The Sportster S uses Harley-Davidson’s new liquid-cooled 1,252cc Revolution Max engine making 121 horsepower, the most powerful Sportster offered from the factory.

Is the Sportster S good for sport riding?

In stock form, the Sportster S is compromised for aggressive riding due to its cruiser ergonomics and limited suspension and tire setup. Aftermarket customization can unlock more performance.

Why does the Sportster S have such a wide front tire?

Its exaggerated 160mm wide front tire gives it styling similar to a chopper, but negatively impacts handling potential by limiting front end grip.

How did Thunderbike improve the Sportster S’s handling?

Thunderbike replaced the 19-inch front wheel and 160 tire with a 21-inch sportbike wheel and sticky 120 tire. Paired with radially mounted brakes and improved ergonomics, it handles like a sport naked.

What is the difference between a cruiser and a sport bike?

Cruisers emphasize relaxed ergonomics and style over performance, while sport bikes are focused on aggressive riding positions, advanced suspension, sticky tires, and horsepower. The Sportster S awkwardly sits in the middle.

The Harley-Davidson Sportster S provides an excellent base for customization thanks to its powerful Revolution Max engine. But conflicting design decisions in stock form prevent it from claiming either cruiser or sport bike prowess. For riders seeking aggressive performance, aftermarket work is required to match its potential.

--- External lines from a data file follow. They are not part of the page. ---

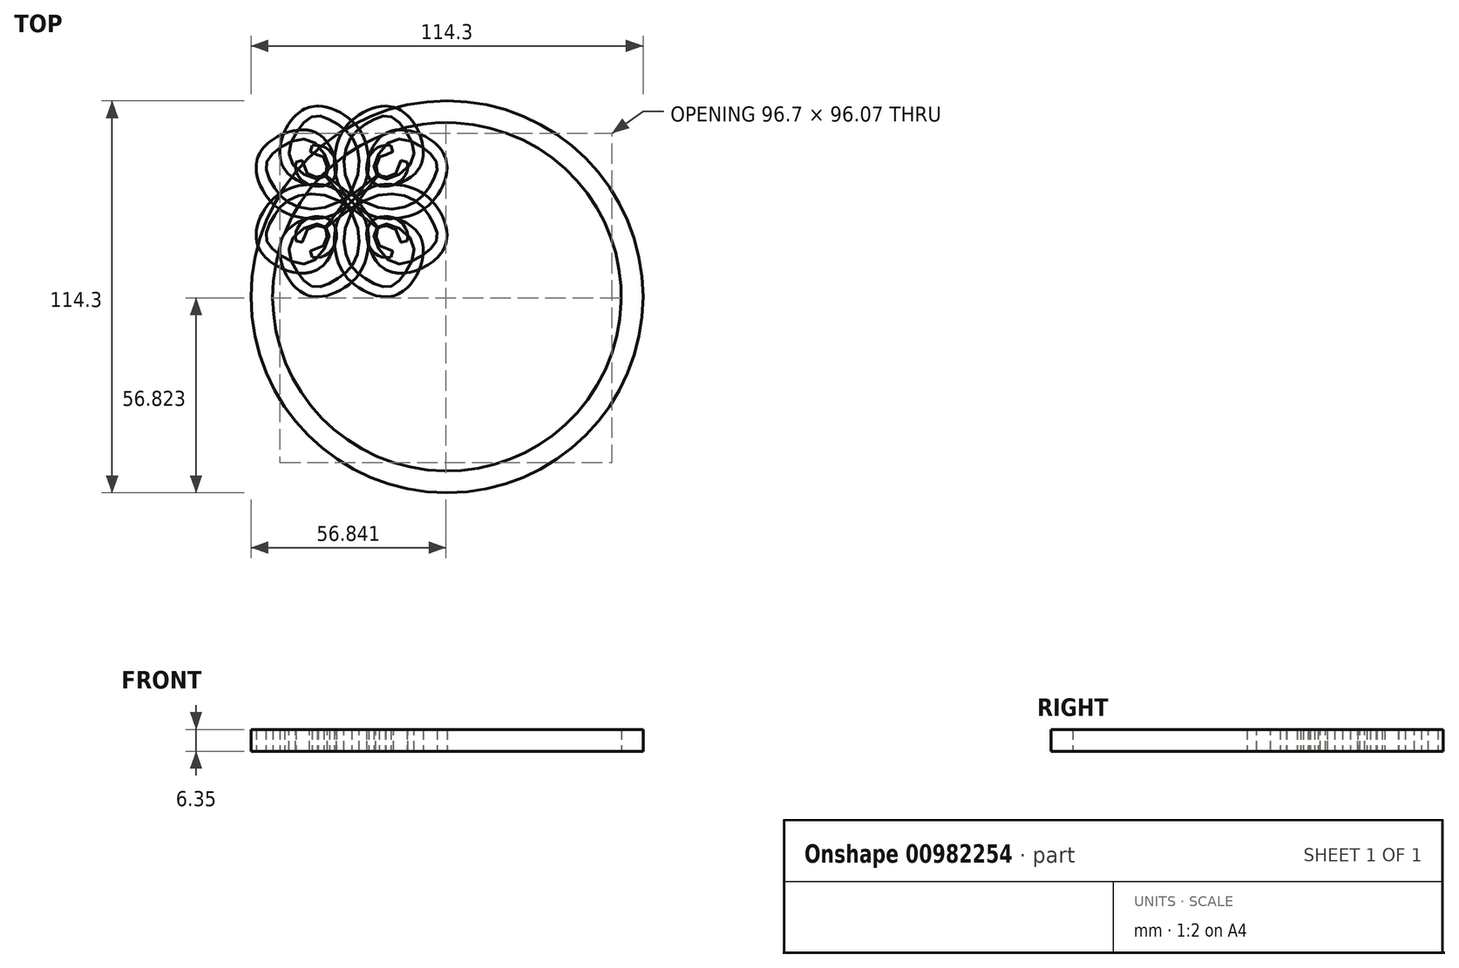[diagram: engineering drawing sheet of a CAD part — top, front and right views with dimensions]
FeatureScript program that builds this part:
annotation { "Feature Type Name" : "Feature", "Feature Type Description" : "" }
export const myFeature = defineFeature(function(context is Context, id is Id, definition is map)
    precondition{}
    {
        {
            var Q0;
            Q0=qCreatedBy(makeId("Top.planeOp"),FACE);
            var sketch = newSketch(context, id + "F0", { "sketchPlane" : qUnion([Q0])});
            skArc(sketch, "E0", {"start": v(-48.66, 14.59) * mm, "mid": v(48.04, -16.5) * mm, "end": v(-47.35, 18.4) * mm});
            skLineSegment(sketch, "E1", {"start": v(0, 0) * mm, "end": v(0, 50.8) * mm});
            skLineSegment(sketch, "E2", {"start": v(0, 50.8) * mm, "end": v(0, 0) * mm});
            skLineSegment(sketch, "E3", {"start": v(-50.8, 0) * mm, "end": v(0, 0) * mm});
            skCircle(sketch, "E4.0", {"center": v(0, 0) * mm, "radius": 57.15 * mm});
            skFitSpline(sketch, "E5", {"points": [v(-27.8, 27.8) * mm, v(-22.81, 16.48) * mm, v(-26.12, 6.03) * mm, v(-37.59, 0) * mm, v(-46.04, 5.09) * mm, v(-47.35, 18.4) * mm, v(-34.94, 22.88) * mm, v(-32.48, 16.02) * mm, v(-39.28, 11.58) * mm], "startDerivative": vector(98.02, -98.02) * mm, "endDerivative": vector(-93.18, 22.02) * mm});
            skFitSpline(sketch, "E6", {"points": [v(-35.92, 35.92) * mm, v(-26, 20) * mm, v(-27.52, 9.4) * mm, v(-32.83, 4.7) * mm, v(-38.58, 2.88) * mm, v(-43.74, 7.42) * mm, v(-45.25, 16.52) * mm, v(-35.92, 20.91) * mm, v(-35.92, 14.95) * mm, v(-39.2, 13.79) * mm, v(-39.28, 11.58) * mm], "startDerivative": vector(70.75, -88.56) * mm, "endDerivative": vector(74.44, -44.09) * mm});
            skLineSegment(sketch, "E7.0", {"start": v(-35.01, 36.8) * mm, "end": v(-35.02, 36.82) * mm});
            skLineSegment(sketch, "E8.0", {"start": v(-6.19, 4.4) * mm, "end": v(-12.5, 10.7) * mm});
            skFitSpline(sketch, "E9", {"points": [v(-12.5, 10.7) * mm, v(-11.42, 5.29) * mm, v(-16.47, 0) * mm, v(-21.7, 2.58) * mm, v(-19.98, 9.34) * mm, v(-16.37, 9.98) * mm], "startDerivative": vector(11.96, -27.25) * mm, "endDerivative": vector(29.98, -7.2) * mm});
            skFitSpline(sketch, "E10", {"points": [v(-15.2, 13.4) * mm, v(-13.22, 8.35) * mm, v(-13.85, 4.11) * mm, v(-17.83, 1.68) * mm, v(-20.2, 4.61) * mm, v(-18.92, 7.88) * mm, v(-16.37, 8.65) * mm, v(-16.37, 9.98) * mm], "startDerivative": vector(13.6, -27.9) * mm, "endDerivative": vector(-34.09, 22.74) * mm});
            skFitSpline(sketch, "E11", {"points": [v(-5.78, 0) * mm, v(-7.5, 3.31) * mm, v(-4.32, 4.32) * mm], "startDerivative": vector(-10.51, 6.2) * mm, "endDerivative": vector(13.34, -2.24) * mm});
            skLineSegment(sketch, "E12", {"start": v(-35.92, 35.92) * mm, "end": v(-40.6, 40.22) * mm});
            skLineSegment(sketch, "E13", {"start": v(-50.8, 0) * mm, "end": v(-57.15, 0) * mm});
            skLineSegment(sketch, "E14.trimOffspring", {"start": v(-15.2, 13.4) * mm, "end": v(-23.63, 21.83) * mm});
            skLineSegment(sketch, "E15.trimOffspring", {"start": v(-30.19, 28.4) * mm, "end": v(-36.82, 35.02) * mm});
            skLineSegment(sketch, "E16", {"start": v(0, 0) * mm, "end": v(-35.92, 35.92) * mm});
            skSolve(sketch);
        }
        {
            var Q0;
            {var subQ0=sQuery(id+"F0.wireOp",EDGE,"E6");Q0=makeQuery(id+"F0.imprint","IMPRINT",FACE,{"disambiguationData":[TD([[makeQuery(id+"F0.imprint","IMPRINT",EDGE,{"derivedFrom":subQ0}),1.0]])]});}
            extrude(context, id + "F1", {"entities" : qUnion([Q0]), "depth" : 6.35 * mm, "offsetDistance" : 25.4 * mm});
        }
        {
            var Q0;
            Q0=makeQuery(id+"F1.opExtrude","SWEPT_BODY",BODY,{"disambiguationData":[OSD([sQuery(id+"F0.wireOp",EDGE,"E0"),sQuery(id+"F0.wireOp",EDGE,"E3"),sQuery(id+"F0.wireOp",EDGE,"E4.0"),sQuery(id+"F0.wireOp",EDGE,"E5"),sQuery(id+"F0.wireOp",EDGE,"E6"),sQuery(id+"F0.wireOp",EDGE,"E8.0"),sQuery(id+"F0.wireOp",EDGE,"E9"),sQuery(id+"F0.wireOp",EDGE,"E10"),sQuery(id+"F0.wireOp",EDGE,"E11"),sQuery(id+"F0.wireOp",EDGE,"E12"),sQuery(id+"F0.wireOp",EDGE,"E13"),sQuery(id+"F0.wireOp",EDGE,"E14.trimOffspring"),sQuery(id+"F0.wireOp",EDGE,"E15.trimOffspring"),sQuery(id+"F0.wireOp",EDGE,"E16")])]});
            var Q1;
            Q1=makeQuery(id+"F1.opExtrude","SWEPT_FACE",FACE,{"disambiguationData":[OSD([sQuery(id+"F0.wireOp",EDGE,"E16")])]});
            mirror(context, id + "F2", {"operationType" : NewBodyOperationType.ADD, "entities" : qUnion([Q0]), "mirrorPlane" : qUnion([Q1])});
        }
        {
            var Q0;
            Q0=makeQuery(id+"F1.opExtrude","SWEPT_BODY",BODY,{"disambiguationData":[OSD([sQuery(id+"F0.wireOp",EDGE,"E0"),sQuery(id+"F0.wireOp",EDGE,"E3"),sQuery(id+"F0.wireOp",EDGE,"E4.0"),sQuery(id+"F0.wireOp",EDGE,"E5"),sQuery(id+"F0.wireOp",EDGE,"E6"),sQuery(id+"F0.wireOp",EDGE,"E8.0"),sQuery(id+"F0.wireOp",EDGE,"E9"),sQuery(id+"F0.wireOp",EDGE,"E10"),sQuery(id+"F0.wireOp",EDGE,"E11"),sQuery(id+"F0.wireOp",EDGE,"E12"),sQuery(id+"F0.wireOp",EDGE,"E13"),sQuery(id+"F0.wireOp",EDGE,"E14.trimOffspring"),sQuery(id+"F0.wireOp",EDGE,"E15.trimOffspring"),sQuery(id+"F0.wireOp",EDGE,"E16")])]});
            var Q1;
            {var subQ0=makeQuery(id+"F1.opExtrude","SWEPT_EDGE",EDGE,{"disambiguationData":[OSD([sQuery(id+"F0.wireOp",EDGE,"E2"),sQuery(id+"F0.wireOp",EDGE,"E3"),sQuery(id+"F0.wireOp",EDGE,"E16")])]});Q1=makeQuery(id+"F2.boolean.opBoolean","MERGE",EDGE,{"derivedFrom":[subQ0,makeQuery(id+"F2.opPattern","COPY",EDGE,{"derivedFrom":subQ0,"instanceName":"1"})]});}
            circularPattern(context, id + "F3", {"entities" : qUnion([Q0]), "axis" : qUnion([Q1]), "angle" : 360 * degree, "instanceCount" : 4, "equalSpace" : true});
        }
        {
            var Q0;
            Q0 = qSketchRegion(id + "F0", true);
            extrude(context, id + "F4", {"entities" : qUnion([Q0]), "depth" : 6.35 * mm, "offsetDistance" : 25.4 * mm});
        }
    });
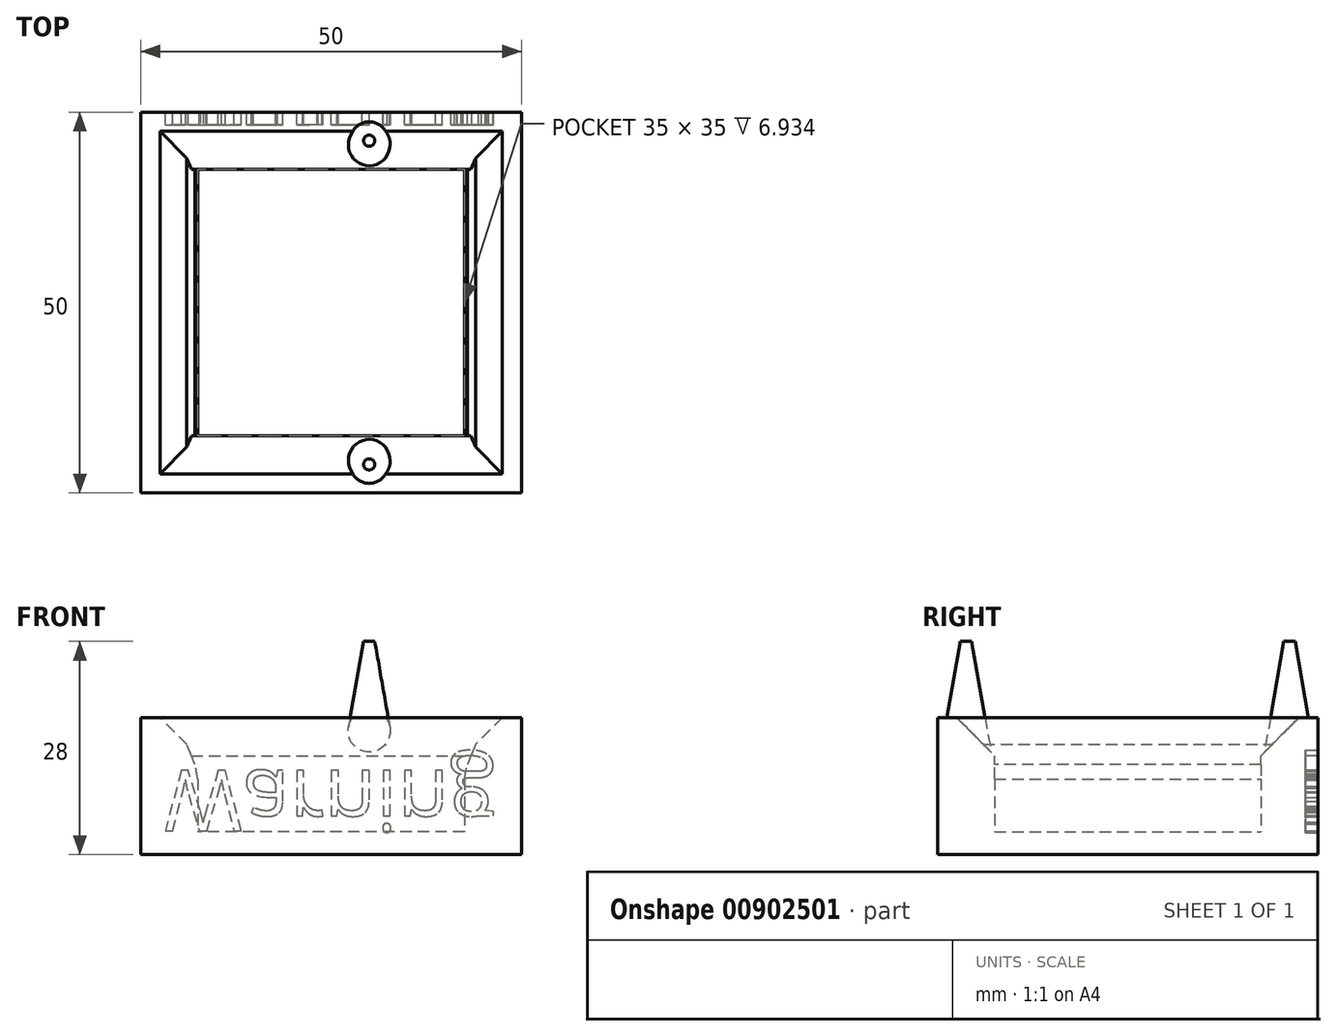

Harley-Davidson actively enters the modern era with the new Sportster S. They equip it with an impressively powerful Revolution Max engine that outmuscles anything else in the Sportster line. While conflicting design choices hold back the stock model, Harley crucially creates an ideal platform for customization.

Aftermarket shops like Thunderbike expertly transform the Sportster S into a corner-carving machine by upgrading the critical performance components. In the end, Harley empowers a new generation of riders to customize this blank canvas into their perfect streetfighter. The Sportster S represents an exciting new chapter where Harley embraces individual performance expressions over one-size-fits-all cruisers.

Intrigued by the Sportster S but unsure if it fits your riding needs? Take one for a test ride and pay attention to front end feel at speed, ability to attack corners, confidence under hard braking, and a seated position facilitating active maneuvering rather than just relaxed cruising. Envision the bike’s potential with aftermarket upgrades as you evaluate its performance.